_ASSIGNED TASK_
Could you please find each line in the records that contains the word "maxIntensity" and copy it?

[Stored items]
[Start of Attachment]
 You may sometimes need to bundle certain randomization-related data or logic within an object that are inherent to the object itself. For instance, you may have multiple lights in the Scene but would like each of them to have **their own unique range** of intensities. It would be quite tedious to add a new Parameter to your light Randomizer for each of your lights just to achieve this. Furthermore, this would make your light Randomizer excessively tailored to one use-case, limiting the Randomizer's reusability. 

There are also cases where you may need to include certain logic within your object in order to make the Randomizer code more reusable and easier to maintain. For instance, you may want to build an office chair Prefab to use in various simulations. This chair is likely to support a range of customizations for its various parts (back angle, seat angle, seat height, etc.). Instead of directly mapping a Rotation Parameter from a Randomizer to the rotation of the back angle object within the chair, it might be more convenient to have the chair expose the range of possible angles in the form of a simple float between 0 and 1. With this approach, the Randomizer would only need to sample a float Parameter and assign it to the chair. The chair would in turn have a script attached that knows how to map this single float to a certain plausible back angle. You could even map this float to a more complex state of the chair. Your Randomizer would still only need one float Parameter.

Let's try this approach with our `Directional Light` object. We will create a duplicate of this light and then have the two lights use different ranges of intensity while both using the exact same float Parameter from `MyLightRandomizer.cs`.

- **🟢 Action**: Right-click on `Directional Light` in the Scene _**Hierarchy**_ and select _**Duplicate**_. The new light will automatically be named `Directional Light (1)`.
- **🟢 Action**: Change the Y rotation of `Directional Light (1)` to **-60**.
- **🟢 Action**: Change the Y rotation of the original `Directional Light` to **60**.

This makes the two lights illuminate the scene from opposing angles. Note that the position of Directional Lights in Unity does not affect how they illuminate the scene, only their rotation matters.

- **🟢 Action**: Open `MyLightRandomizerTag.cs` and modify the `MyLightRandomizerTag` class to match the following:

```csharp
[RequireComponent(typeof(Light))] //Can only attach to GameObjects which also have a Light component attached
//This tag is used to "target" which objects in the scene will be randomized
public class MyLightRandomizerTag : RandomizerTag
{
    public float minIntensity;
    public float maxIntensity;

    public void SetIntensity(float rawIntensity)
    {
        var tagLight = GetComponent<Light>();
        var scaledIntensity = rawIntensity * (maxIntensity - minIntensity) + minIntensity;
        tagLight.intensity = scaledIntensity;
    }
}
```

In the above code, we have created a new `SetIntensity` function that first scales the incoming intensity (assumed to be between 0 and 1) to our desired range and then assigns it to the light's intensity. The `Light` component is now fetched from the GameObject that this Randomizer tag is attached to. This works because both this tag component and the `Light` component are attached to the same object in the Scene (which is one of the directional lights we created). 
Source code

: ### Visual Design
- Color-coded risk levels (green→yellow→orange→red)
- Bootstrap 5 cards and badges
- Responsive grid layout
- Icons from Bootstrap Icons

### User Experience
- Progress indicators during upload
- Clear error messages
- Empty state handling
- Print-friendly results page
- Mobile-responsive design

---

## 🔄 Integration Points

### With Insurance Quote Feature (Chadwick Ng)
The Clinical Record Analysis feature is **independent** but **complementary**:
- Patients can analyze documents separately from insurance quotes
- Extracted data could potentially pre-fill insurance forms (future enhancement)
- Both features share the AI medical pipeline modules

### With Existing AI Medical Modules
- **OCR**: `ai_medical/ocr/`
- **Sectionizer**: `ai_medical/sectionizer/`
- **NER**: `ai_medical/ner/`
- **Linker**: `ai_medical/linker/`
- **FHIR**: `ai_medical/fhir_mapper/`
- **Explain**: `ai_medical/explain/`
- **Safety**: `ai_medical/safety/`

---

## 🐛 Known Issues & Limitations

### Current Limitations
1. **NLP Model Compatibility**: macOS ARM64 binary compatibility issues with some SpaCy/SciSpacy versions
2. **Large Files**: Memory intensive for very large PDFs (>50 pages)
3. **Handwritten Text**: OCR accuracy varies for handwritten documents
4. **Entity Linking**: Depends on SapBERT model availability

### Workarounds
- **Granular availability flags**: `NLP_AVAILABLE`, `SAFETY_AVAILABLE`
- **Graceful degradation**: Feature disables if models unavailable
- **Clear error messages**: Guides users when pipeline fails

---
[End of Attachment]
[Start of Attachment]
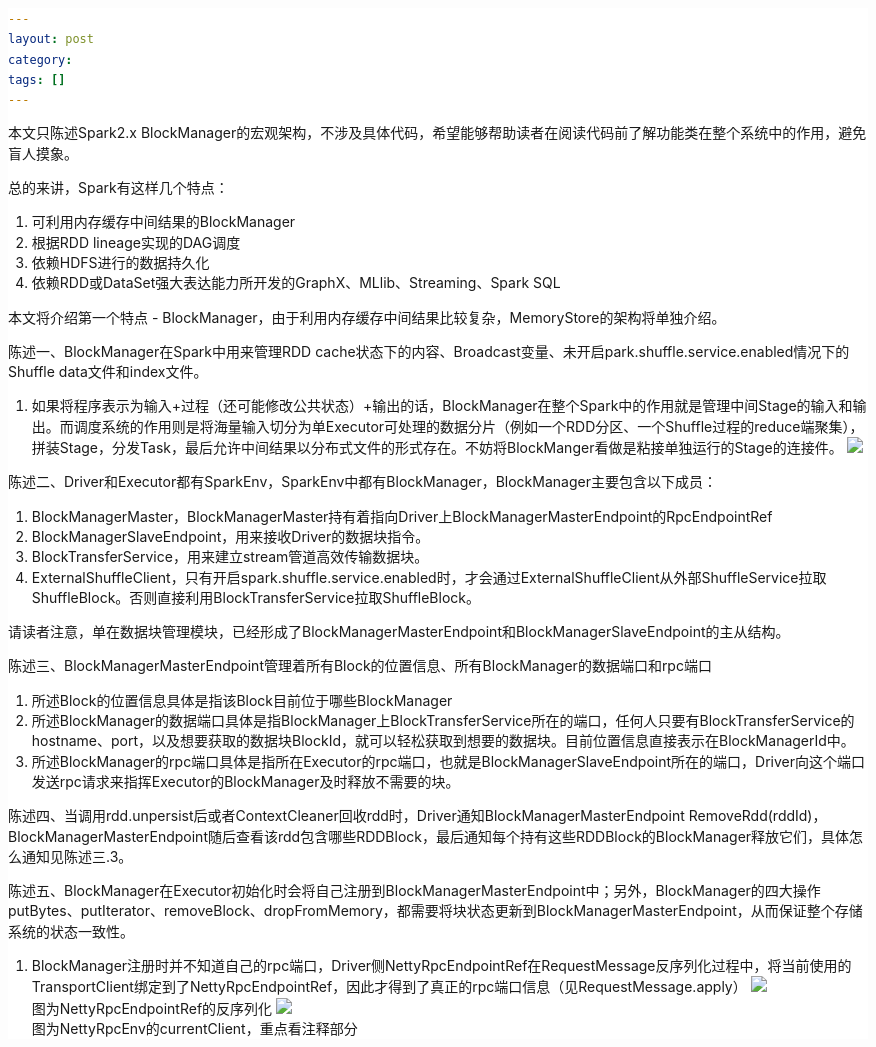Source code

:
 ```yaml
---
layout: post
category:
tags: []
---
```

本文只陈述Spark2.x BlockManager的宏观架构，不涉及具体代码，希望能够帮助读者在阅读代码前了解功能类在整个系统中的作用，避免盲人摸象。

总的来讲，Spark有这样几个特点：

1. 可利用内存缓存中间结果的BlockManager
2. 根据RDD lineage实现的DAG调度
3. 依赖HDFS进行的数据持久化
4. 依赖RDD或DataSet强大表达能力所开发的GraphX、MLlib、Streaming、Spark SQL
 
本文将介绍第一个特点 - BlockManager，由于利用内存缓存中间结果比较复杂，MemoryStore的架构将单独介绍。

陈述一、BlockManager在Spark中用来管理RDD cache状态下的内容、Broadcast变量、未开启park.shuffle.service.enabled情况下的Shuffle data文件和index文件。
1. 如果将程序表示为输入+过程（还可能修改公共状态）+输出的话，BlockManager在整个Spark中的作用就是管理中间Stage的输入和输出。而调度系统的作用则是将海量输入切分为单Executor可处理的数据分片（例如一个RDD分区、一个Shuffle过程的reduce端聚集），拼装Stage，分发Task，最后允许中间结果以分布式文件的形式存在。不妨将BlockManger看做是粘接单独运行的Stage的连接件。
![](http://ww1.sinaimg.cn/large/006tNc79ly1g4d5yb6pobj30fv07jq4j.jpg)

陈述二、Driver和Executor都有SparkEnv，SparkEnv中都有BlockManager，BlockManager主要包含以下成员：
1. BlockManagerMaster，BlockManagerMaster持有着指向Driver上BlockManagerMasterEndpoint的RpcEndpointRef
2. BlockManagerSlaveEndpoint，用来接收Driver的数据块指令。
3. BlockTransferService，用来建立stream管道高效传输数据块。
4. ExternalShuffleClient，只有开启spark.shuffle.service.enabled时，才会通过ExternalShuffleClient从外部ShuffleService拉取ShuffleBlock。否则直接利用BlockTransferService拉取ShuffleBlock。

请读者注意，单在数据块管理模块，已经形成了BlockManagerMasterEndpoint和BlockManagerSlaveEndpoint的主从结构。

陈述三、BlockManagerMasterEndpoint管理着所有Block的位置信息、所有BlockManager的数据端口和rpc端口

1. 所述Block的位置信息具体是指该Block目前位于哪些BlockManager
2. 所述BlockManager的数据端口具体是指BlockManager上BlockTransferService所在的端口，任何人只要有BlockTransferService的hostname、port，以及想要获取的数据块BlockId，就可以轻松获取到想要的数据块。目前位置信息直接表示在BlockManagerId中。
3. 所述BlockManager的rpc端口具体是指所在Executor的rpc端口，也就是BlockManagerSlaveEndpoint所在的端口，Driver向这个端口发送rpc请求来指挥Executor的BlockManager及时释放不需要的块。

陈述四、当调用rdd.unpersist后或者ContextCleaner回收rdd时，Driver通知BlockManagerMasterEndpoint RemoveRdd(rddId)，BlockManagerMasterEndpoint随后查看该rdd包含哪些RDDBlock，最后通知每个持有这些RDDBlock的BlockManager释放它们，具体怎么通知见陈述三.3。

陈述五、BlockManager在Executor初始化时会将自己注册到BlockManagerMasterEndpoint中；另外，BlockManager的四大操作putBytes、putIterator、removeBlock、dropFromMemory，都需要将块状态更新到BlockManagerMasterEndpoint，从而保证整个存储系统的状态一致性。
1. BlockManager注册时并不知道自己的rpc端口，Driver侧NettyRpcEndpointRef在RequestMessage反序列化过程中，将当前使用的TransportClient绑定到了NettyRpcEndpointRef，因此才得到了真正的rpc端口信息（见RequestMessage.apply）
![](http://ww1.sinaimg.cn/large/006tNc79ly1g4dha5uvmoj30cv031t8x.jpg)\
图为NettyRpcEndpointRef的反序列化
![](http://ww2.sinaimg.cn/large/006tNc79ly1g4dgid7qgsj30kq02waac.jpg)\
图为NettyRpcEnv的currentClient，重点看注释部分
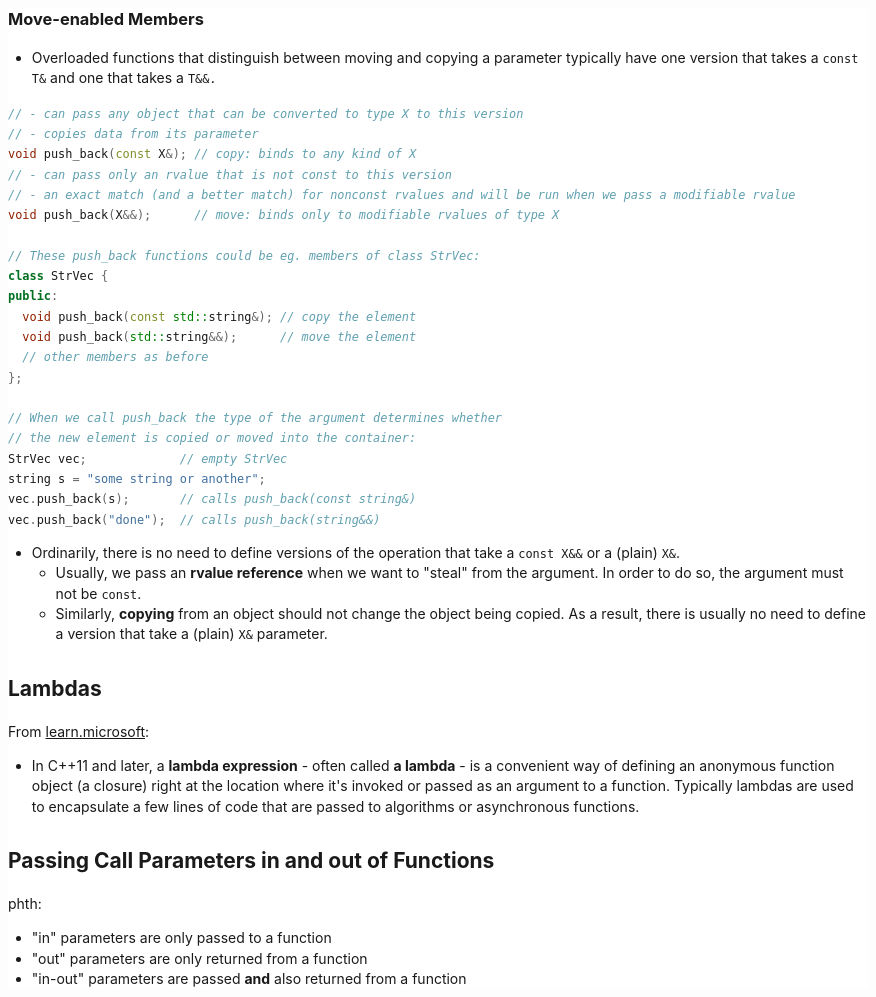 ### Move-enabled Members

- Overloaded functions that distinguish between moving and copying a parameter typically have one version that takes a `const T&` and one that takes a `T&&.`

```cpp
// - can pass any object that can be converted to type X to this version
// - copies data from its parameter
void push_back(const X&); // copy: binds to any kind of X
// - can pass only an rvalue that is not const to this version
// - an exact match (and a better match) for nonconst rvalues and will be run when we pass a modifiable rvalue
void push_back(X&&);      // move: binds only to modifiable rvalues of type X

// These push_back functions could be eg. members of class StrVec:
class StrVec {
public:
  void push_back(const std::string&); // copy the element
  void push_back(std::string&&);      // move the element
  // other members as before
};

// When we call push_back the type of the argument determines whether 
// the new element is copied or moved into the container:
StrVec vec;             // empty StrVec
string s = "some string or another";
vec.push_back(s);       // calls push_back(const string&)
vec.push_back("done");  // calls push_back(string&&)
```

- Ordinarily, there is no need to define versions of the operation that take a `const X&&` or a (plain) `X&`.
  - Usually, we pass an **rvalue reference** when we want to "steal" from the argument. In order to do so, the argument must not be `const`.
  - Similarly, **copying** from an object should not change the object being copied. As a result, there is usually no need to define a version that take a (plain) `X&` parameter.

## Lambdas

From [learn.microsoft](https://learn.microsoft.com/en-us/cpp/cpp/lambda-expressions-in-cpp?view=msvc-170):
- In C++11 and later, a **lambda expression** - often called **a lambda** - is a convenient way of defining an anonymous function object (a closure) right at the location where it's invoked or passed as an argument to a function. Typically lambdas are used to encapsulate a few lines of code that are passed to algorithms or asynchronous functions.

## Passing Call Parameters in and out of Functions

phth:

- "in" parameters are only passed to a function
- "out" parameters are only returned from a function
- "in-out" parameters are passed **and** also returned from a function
[End of Attachment]
_OUTPUT BELOW_
    public float maxIntensity;
        var scaledIntensity = rawIntensity * (maxIntensity - minIntensity) + minIntensity;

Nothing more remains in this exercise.